- Country: Turkey;
- Coordinates: 39°59′06″N 31°38′10″E﻿ / ﻿39.985°N 31.6361°E
- Status: Operational
- Commission date: 2023;
- Owner: Doruk mining and electricity generating company;

Thermal power station
- Primary fuel: Lignite;

Power generation
- Nameplate capacity: 290 MW;
- Annual net output: 0 GWh (2022); 247 GWh (2023);

= Yunus Emre power station =

Coal fired power station in Turkey

Yunus Emre power station is a coal-fired power station in Turkey in Eskişehir Province. As of 2023 it is partially operational.

== Description ==
The power station was originally owned by Adularya Energy, one of the Naksan Holding companies. An environmental impact assessment was done in 2009. Adularya contracted with the builders in 2010 and construction started in 2011.

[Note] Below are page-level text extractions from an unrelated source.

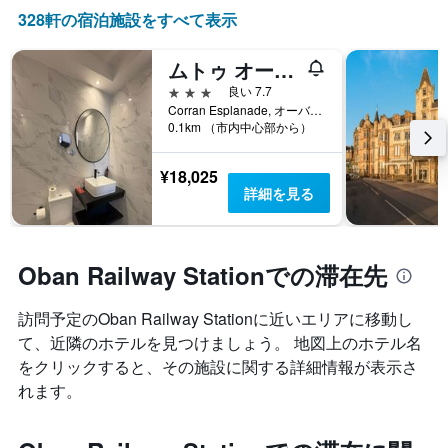
328​軒の宿泊施設をすべて表示
ムトゥ オーバン リージェント ホテル
3つ星
良い 7.7
Corran Esplanade, オーバン, イギリス
0.1km （市内中心部から）
¥18,025
詳細を見る
Oban Railway Stationでの滞在先
訪問予定のOban Railway Stationに近いエリアに移動し
て、近隣のホテルを見つけましょう。 地図上のホテル名
をクリックすると、その施設に関する詳細情報が表示さ
れます。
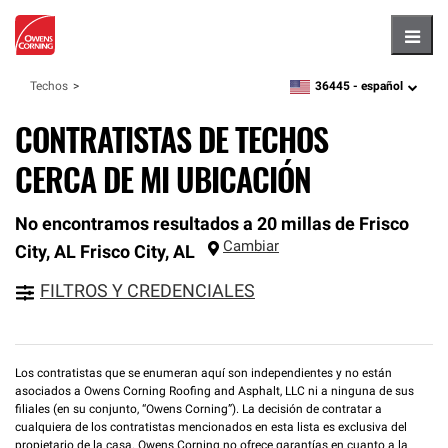
Hambu
36445 -
español
Techos
zipcode,
language
CONTRATISTAS DE TECHOS
CERCA DE MI UBICACIÓN
No encontramos resultados a 20 millas de Frisco
Cambiar
City, AL
Frisco City
,
AL
FILTROS Y CREDENCIALES
Los contratistas que se enumeran aquí son independientes y no están
asociados a Owens Corning Roofing and Asphalt, LLC ni a ninguna de sus
filiales (en su conjunto, “Owens Corning”). La decisión de contratar a
cualquiera de los contratistas mencionados en esta lista es exclusiva del
propietario de la casa. Owens Corning no ofrece garantías en cuanto a la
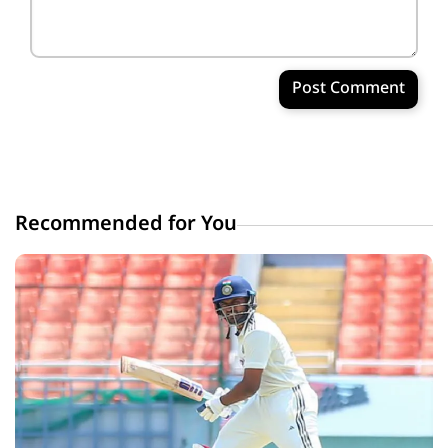
Post Comment
Recommended for You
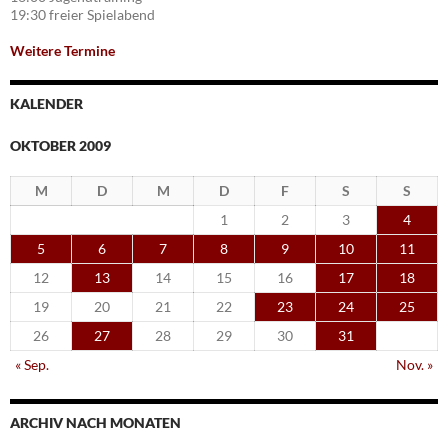
19:30 freier Spielabend
Weitere Termine
KALENDER
OKTOBER 2009
M
D
M
D
F
S
S
1
2
3
4
5
6
7
8
9
10
11
12
13
14
15
16
17
18
19
20
21
22
23
24
25
26
27
28
29
30
31
« Sep.
Nov. »
ARCHIV NACH MONATEN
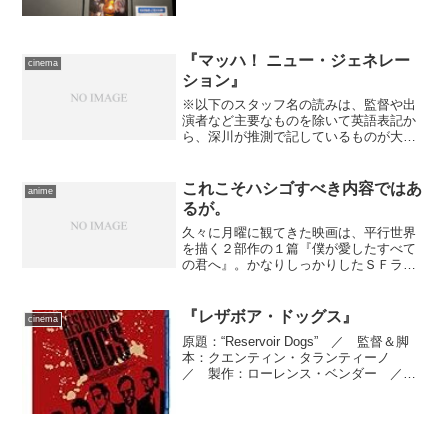
原作にはないオリジナルエピソードによ
る劇場版。
『マッハ！ ニュー・ジェネレー
cinema
ション』
※以下のスタッフ名の読みは、監督や出
演者など主要なものを除いて英語表記か
ら、深川が推測で記しているものが大半
です。あんまり信用しないでください。
英題：“BKO : Bangkok Knockout” ／
監督：パンナー・リットグライ、モラ
これこそハシゴすべき内容ではあ
anime
コ...
るが。
久々に月曜に観てきた映画は、平行世界
を描く２部作の１篇『僕が愛したすべて
の君へ』。かなりしっかりしたＳＦラヴ
ストーリー、だがやっぱり２部作続けて
観るべきやね……。
『レザボア・ドッグス』
cinema
原題：“Reservoir Dogs” ／ 監督＆脚
本：クエンティン・タランティーノ
／ 製作：ローレンス・ベンダー ／
製作総指揮：リチャード・Ｎ・グラッド
スタイン、ロンナ・Ｂ・ウォーレス、モ
ンテ・ヘルマン ／ 共同製作：ハーヴ
ェイ・カイ...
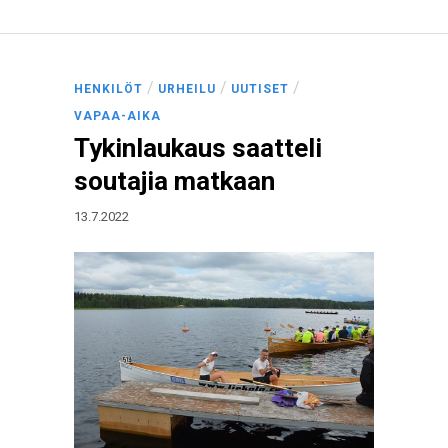
/
/
/
HENKILÖT
URHEILU
UUTISET
VAPAA-AIKA
Tykinlaukaus saatteli
soutajia matkaan
13.7.2022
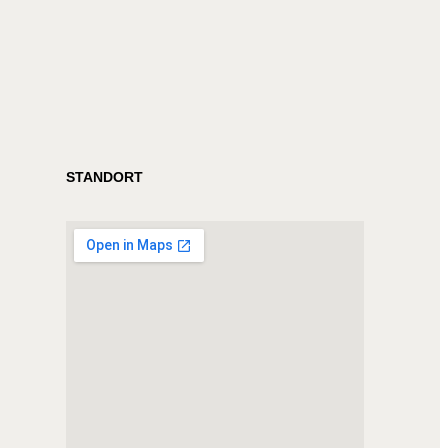
STANDORT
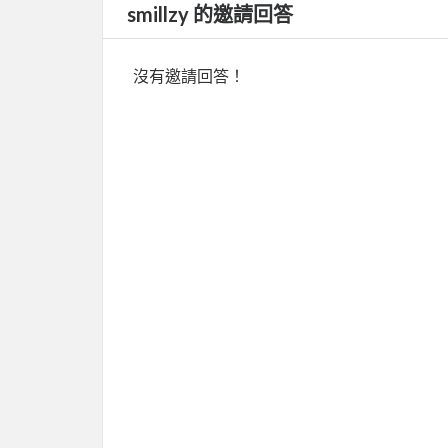
smillzy 的邀請回答
沒有邀請回答！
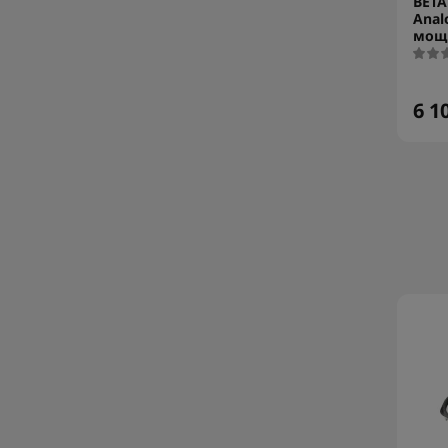
BETA
Anal
мощ
6 1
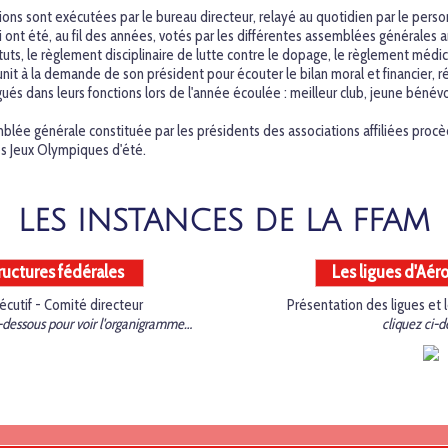
ons sont exécutées par le bureau directeur, relayé au quotidien par le personn
i ont été, au fil des années, votés par les différentes assemblées générales a
tuts, le règlement disciplinaire de lutte contre le dopage, le règlement médica
nit à la demande de son président pour écouter le bilan moral et financier
s dans leurs fonctions lors de l'année écoulée : meilleur club, jeune bénévo
emblée générale constituée par les présidents des associations affiliées proc
s Jeux Olympiques d'été.
LES INSTANCES DE LA FFAM
ructures fédérales
Les ligues d'Aé
cutif - Comité directeur
…
Présentation des ligues et 
ci-dessous pour voir l'organigramme…
cliquez ci-d
…
…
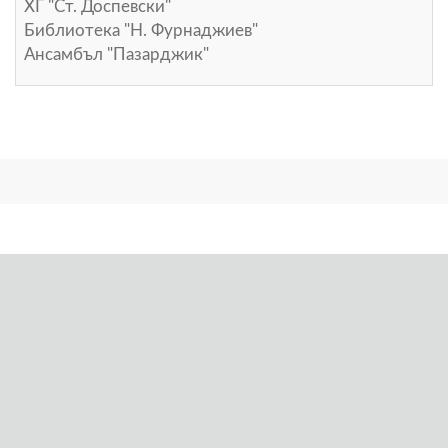
ХГ "Ст. Доспевски"
Библиотека "Н. Фурнаджиев"
Ансамбъл "Пазарджик"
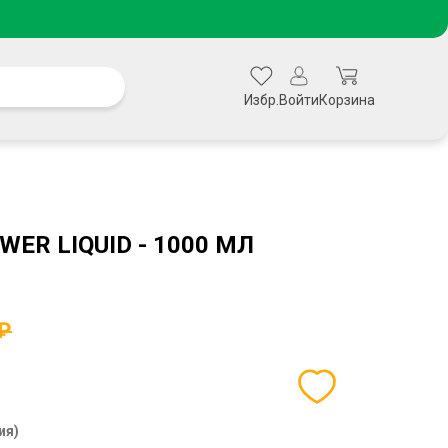
Избр.
Войти
Корзина
WER LIQUID - 1000 МЛ
 ₽
ия)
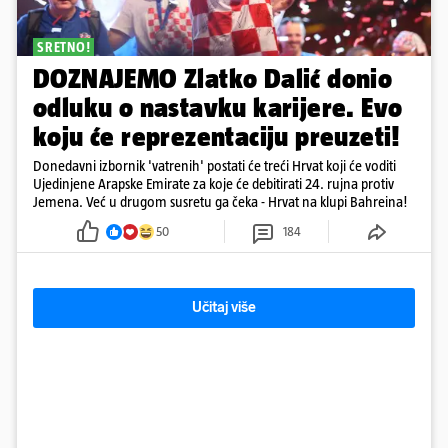
SRETNO!
DOZNAJEMO Zlatko Dalić donio
odluku o nastavku karijere. Evo
koju će reprezentaciju preuzeti!
Donedavni izbornik 'vatrenih' postati će treći Hrvat koji će voditi
Ujedinjene Arapske Emirate za koje će debitirati 24. rujna protiv
Jemena. Već u drugom susretu ga čeka - Hrvat na klupi Bahreina!
50
184
Učitaj više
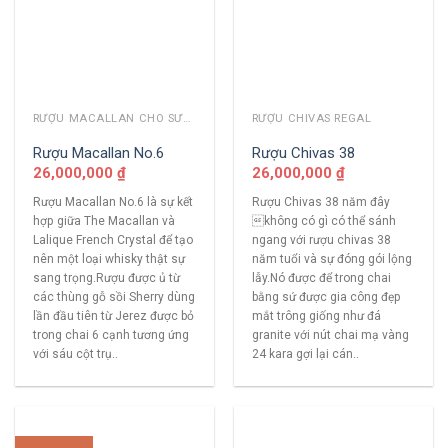
RƯỢU MACALLAN CHO SƯU TẦM
RƯỢU CHIVAS REGAL
Rượu Macallan No.6
Rượu Chivas 38
26,000,000
₫
26,000,000
₫
Rượu Macallan No.6 là sự kết
Rượu Chivas 38 năm đây
hợp giữa The Macallan và
không có gì có thể sánh
Lalique French Crystal để tạo
ngang với rượu chivas 38
nên một loại whisky thật sự
năm tuổi và sự đóng gói lộng
sang trọng.Rượu được ủ từ
lẫy.Nó được để trong chai
các thùng gỗ sồi Sherry dùng
bằng sứ được gia công đẹp
lần đầu tiên từ Jerez được bỏ
mắt trông giống như đá
trong chai 6 cạnh tương ứng
granite với nút chai mạ vàng
với sáu cột trụ..
24 kara gợi lại cán..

The power station was financed by the Czech Export Bank,which loaned 433 million euros interest free, with export guarantee from the Export Guarantee and Insurance Corporation. After the 2016 Turkish coup d'état attempt Naksan Holding was confiscated for allegedly helping to finance the attempt. The Savings Deposit Insurance Fund made several attempts to reprivatize the power station, and eventually sold it to Doruk (part of Yıldızlar SSS Holding).

All the lignite is mined locally then washed. The 2 units of 145 MW each are fluidized bed with electrostatic precipitators to control dust emissions. The plant was built with desulphurisation technology (Andritz dry FGD (Turbo-CDS) which was up to EU standard in 2014) but without controls on emissions of nitrogen oxides. No electricity was generated in 2019. Two million tonnes of lignite can be burned each year and net generation efficiency was estimated at 35%. The engineering, procurement, and construction contractor was Czech company Vitkovice Power Engineering. Electrical and control equipment was supplied by ABB. An ash pond was constructed. Although Turkey's net zero target is the year 2053 the power station is licensed to 2054.